▶ _What you need to do_
Restate the listing word for word; omit the images.

▶ _Dataset excerpt_

--*--

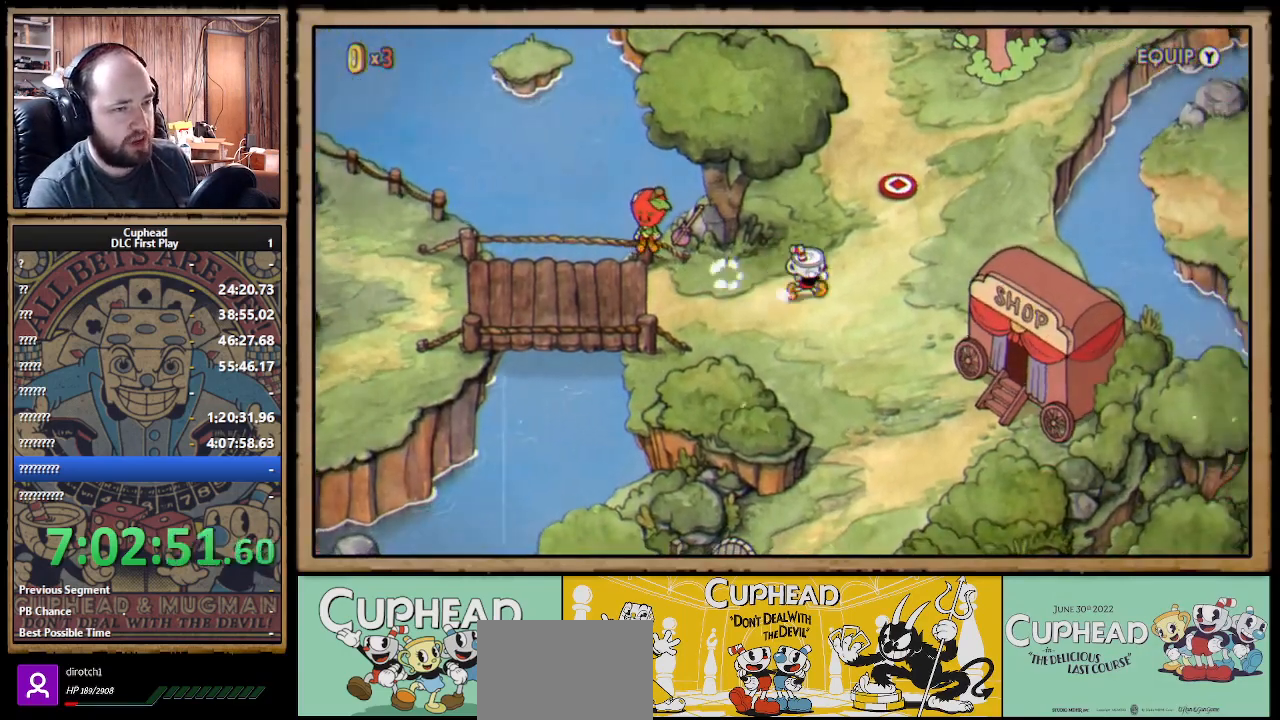
{"buttons": [], "left_stick": "center", "right_stick": "center", "events": [[100, "left_stick", "center"]]}
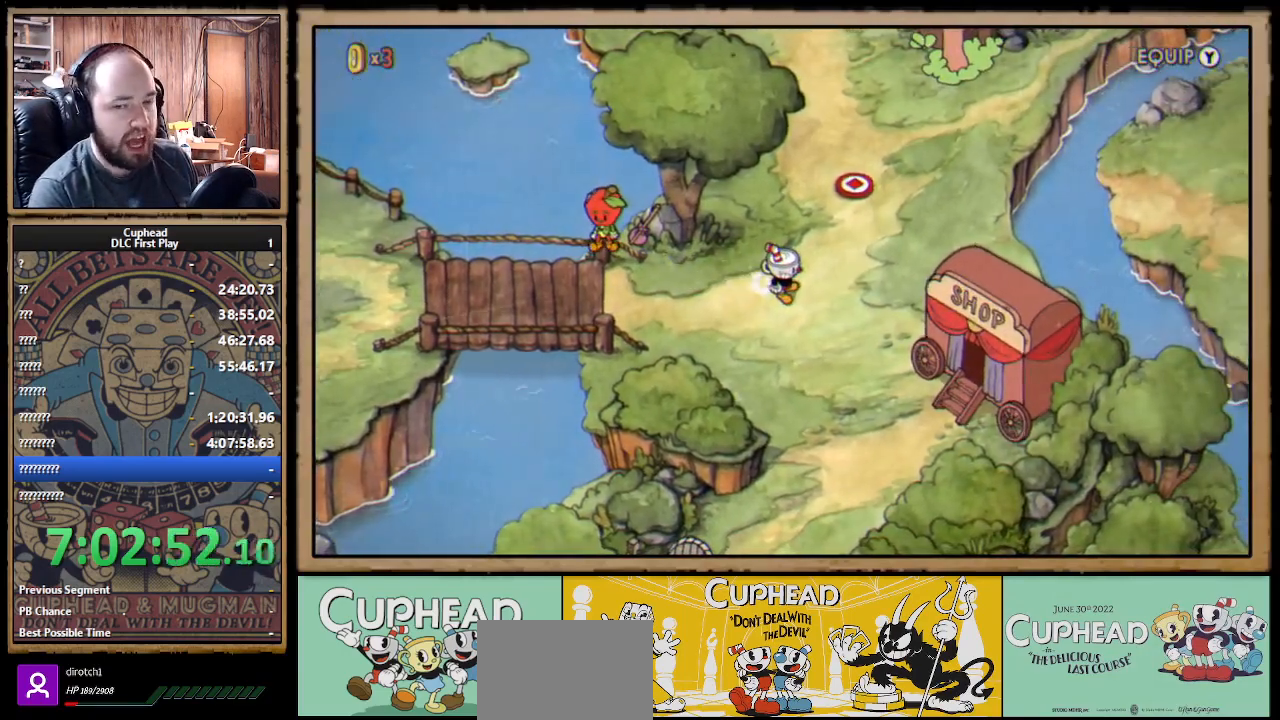
{"buttons": [], "left_stick": "center", "right_stick": "center", "events": []}
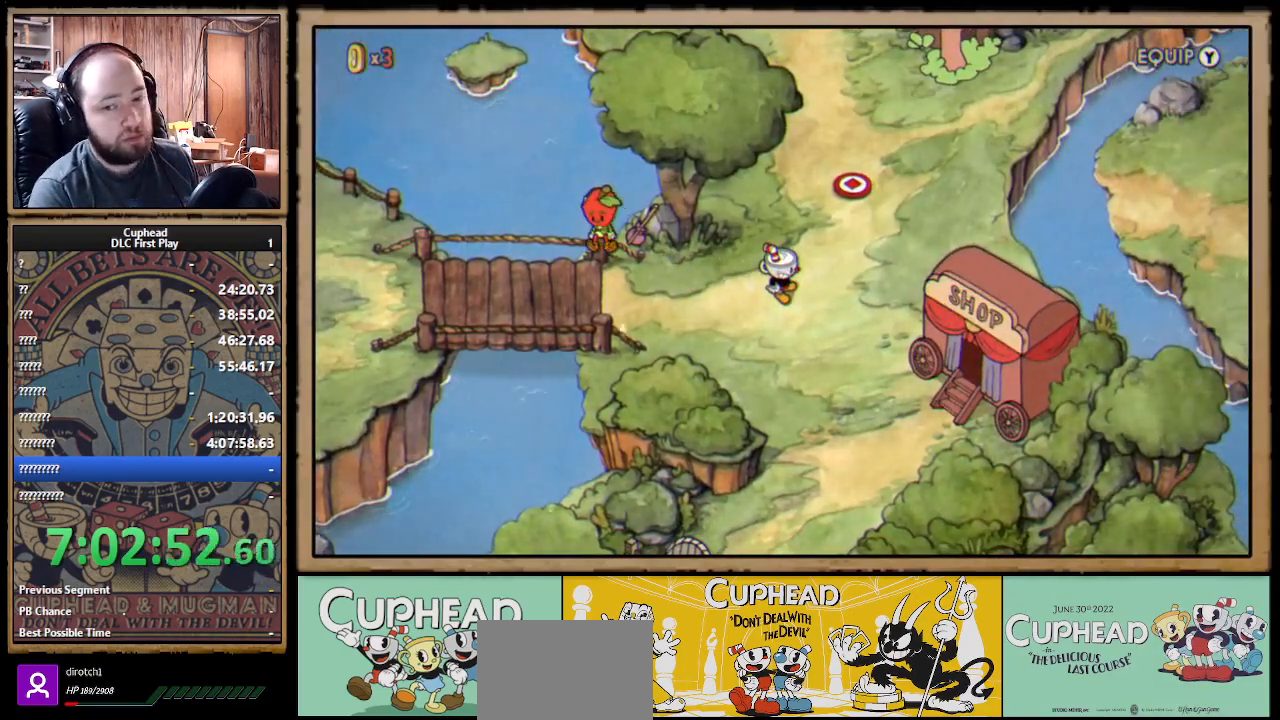
{"buttons": [], "left_stick": "center", "right_stick": "center", "events": []}
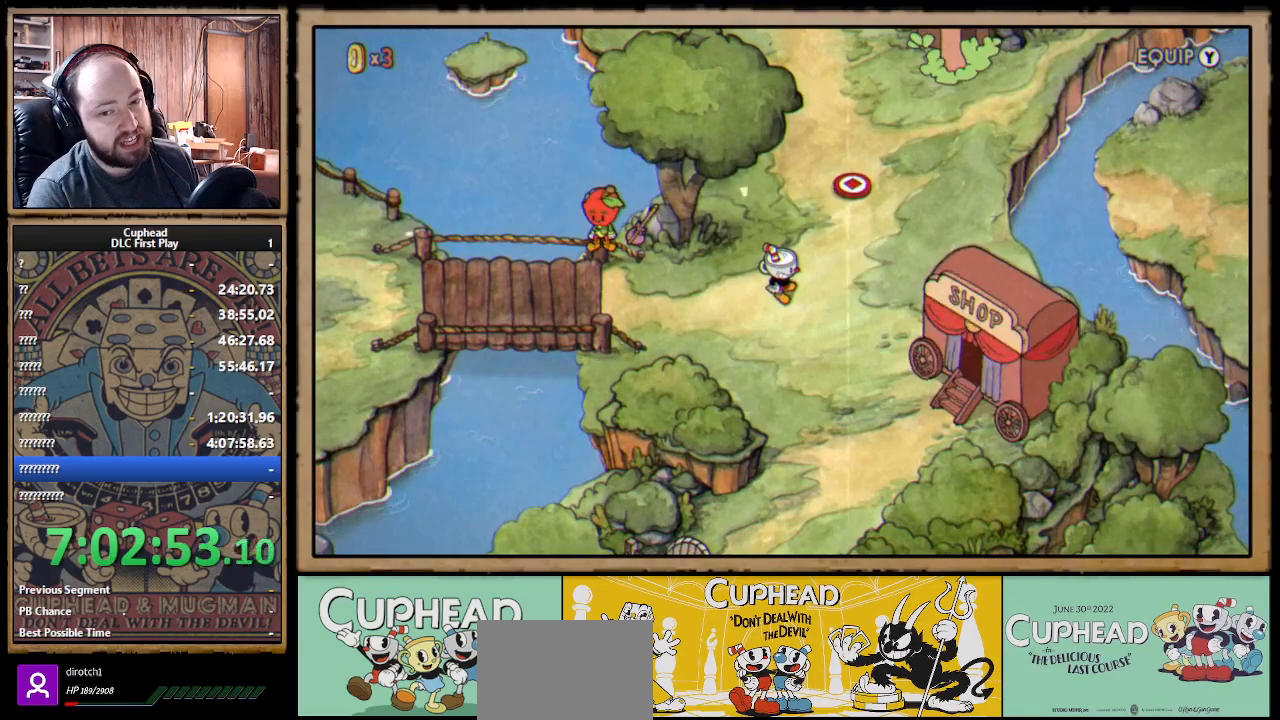
{"buttons": [], "left_stick": "center", "right_stick": "center", "events": []}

--*--

▶ _Answer to the problem_
{"buttons": [], "left_stick": "center", "right_stick": "center", "events": [[100, "left_stick", "center"]]}
{"buttons": [], "left_stick": "center", "right_stick": "center", "events": []}
{"buttons": [], "left_stick": "center", "right_stick": "center", "events": []}
{"buttons": [], "left_stick": "center", "right_stick": "center", "events": []}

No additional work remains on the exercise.